___ DOCUMENT SECTION
Help- On Starting A Slideshow Business..

Postby Rania » Mon Mar 13, 2006 6:44 pm

I would love some tips,advice and ideas on starting a slideshow business. I have a good computer, photo editing software, nice scanner and psg. Where do I start?? How do I generate customers?? I love making slideshows and I'm good at it.
I've made several for my family and they cherish them. Any good advise, tips and ideas would be so helpful!
Thanks Rania
Feel free to email me :)

truhlth

Postby truhlth » Mon Mar 13, 2006 7:22 pm

I to amd extreamly interested in this also. I have several sports teams after me to put together shows for them and the end of the sports season. I made one for my daughters soccer team and ever since then I have been contacted by several individuals so I guess it's time to turn this into a small business. Anyone have any information?

Thanks Scott :wink:

thecompletist

Postby thecompletist » Mon Mar 13, 2006 8:41 pm

Hi Rania & Scott,

Some questions to ponder...when considering taking doing a few shows for family & friends to the next level.

How much time do you have to dedicate towards this?

Is your idea of this business to:

1. Simply to let others around you know that you now do these DVD Slide Shows as a home based business?
2. To get yourself a company name, business card and begin to actually introduce yourself to people or business people who could use a professional DVD Slideshow etc.?
3. To write a business plan, create an identity/logo/tagline, get a website, take your company to market with a structured Launch?

If you give me an idea of where you fall with these questions I can offer some creative ideas in regards to statements 1, 2 or 3 ............I am currently in the final phases of a #3 myself...

All the best,

Jeff

Gandalf001

Postby Gandalf001 » Tue Mar 14, 2006 5:15 am

Hi Rania/Scott/Jeff
I think you may have kicked off a very popular topic. I would also like to turn it into a small retirement type business in the future.
Some things to also think about: Encourage recipt of CD images rather than actual photos for laborious scanning (unless you charge Significantly more) - obvious really. Because you will be selling products, consider more royalty free music as on several mentioned sites.

Jeff's Statement 1 is very comfortable and may be enough for many, but can lead onto No 2 easily, especially when like Scott you have football teams looking for shows, consider all those in the league and easy word of mouth, football presentation events etc.
No 3 is semi/professional and will probably need backing up with actually taking the photos on occasions - good to start in a small way (not weddings -too much responsibility for a beginner) - but football matches and prize givings, kids parties etc = ideal.
Good luck to you all.
______
___ INPUT RECORDS
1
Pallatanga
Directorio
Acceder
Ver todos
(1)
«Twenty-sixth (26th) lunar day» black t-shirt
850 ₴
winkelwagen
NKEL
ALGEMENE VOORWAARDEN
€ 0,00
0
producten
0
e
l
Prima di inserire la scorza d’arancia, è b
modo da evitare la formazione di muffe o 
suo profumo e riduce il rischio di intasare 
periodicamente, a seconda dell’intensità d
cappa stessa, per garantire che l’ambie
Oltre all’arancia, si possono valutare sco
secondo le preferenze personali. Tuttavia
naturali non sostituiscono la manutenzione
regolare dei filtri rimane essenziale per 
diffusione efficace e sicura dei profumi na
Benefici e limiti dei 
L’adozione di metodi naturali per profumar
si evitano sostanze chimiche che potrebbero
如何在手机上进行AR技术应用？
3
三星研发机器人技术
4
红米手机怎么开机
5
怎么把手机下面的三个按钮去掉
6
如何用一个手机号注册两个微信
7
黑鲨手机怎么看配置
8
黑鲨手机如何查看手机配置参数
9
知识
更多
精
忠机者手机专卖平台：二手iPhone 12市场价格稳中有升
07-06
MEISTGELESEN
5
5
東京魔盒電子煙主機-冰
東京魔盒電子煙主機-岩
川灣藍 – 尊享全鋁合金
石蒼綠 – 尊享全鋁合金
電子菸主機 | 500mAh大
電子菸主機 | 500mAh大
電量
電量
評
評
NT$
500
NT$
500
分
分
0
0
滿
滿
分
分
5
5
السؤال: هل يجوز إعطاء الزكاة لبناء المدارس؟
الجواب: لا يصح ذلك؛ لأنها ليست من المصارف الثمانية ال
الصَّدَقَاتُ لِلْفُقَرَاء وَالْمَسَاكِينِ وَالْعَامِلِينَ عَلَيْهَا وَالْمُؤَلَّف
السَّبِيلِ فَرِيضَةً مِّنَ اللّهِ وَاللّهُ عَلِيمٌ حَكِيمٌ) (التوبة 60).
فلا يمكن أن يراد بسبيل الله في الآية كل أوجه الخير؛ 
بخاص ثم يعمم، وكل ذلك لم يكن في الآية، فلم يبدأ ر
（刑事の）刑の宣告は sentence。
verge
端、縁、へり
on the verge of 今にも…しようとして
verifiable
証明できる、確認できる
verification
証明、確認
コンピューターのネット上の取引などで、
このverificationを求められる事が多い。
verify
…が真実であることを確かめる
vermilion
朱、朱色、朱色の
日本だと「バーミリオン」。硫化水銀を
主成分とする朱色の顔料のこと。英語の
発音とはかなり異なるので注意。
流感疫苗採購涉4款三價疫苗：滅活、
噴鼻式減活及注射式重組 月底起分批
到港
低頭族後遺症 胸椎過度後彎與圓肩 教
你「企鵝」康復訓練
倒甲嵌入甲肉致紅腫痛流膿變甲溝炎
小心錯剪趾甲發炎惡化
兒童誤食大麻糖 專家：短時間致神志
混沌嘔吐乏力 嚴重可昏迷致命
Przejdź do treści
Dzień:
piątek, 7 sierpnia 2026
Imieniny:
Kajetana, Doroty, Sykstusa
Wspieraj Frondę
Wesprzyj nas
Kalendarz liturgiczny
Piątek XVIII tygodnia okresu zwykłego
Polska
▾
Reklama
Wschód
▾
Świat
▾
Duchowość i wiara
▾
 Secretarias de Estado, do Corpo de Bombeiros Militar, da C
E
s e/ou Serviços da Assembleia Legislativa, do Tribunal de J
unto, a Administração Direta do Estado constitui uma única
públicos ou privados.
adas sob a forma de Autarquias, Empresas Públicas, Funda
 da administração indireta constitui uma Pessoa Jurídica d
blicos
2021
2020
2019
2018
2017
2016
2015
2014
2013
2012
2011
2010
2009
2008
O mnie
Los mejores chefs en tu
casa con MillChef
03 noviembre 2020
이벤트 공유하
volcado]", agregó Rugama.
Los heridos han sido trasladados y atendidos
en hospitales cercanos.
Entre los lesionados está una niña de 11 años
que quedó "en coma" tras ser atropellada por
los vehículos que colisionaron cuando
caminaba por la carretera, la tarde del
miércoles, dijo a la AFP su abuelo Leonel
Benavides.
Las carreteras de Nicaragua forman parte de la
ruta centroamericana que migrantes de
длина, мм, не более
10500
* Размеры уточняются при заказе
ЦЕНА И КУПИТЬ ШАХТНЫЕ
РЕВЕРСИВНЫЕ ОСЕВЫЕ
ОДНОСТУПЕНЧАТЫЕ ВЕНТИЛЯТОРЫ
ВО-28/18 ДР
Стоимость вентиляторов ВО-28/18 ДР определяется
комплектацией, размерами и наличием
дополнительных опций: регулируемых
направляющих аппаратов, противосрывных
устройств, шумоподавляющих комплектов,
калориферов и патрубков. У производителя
______
> **PROBLEM SET**:
**a)** According to the forum thread, what kind of event does Gandalf001 say a beginner should not take on?
**b)** Report every line of the listing that contains the string "الآية".

> **REPLIES**:
**a)** Weddings, since they carry too much responsibility for a beginner.

**b)**
فلا يمكن أن يراد بسبيل الله في الآية كل أوجه الخير؛ 
بخاص ثم يعمم، وكل ذلك لم يكن في الآية، فلم يبدأ ر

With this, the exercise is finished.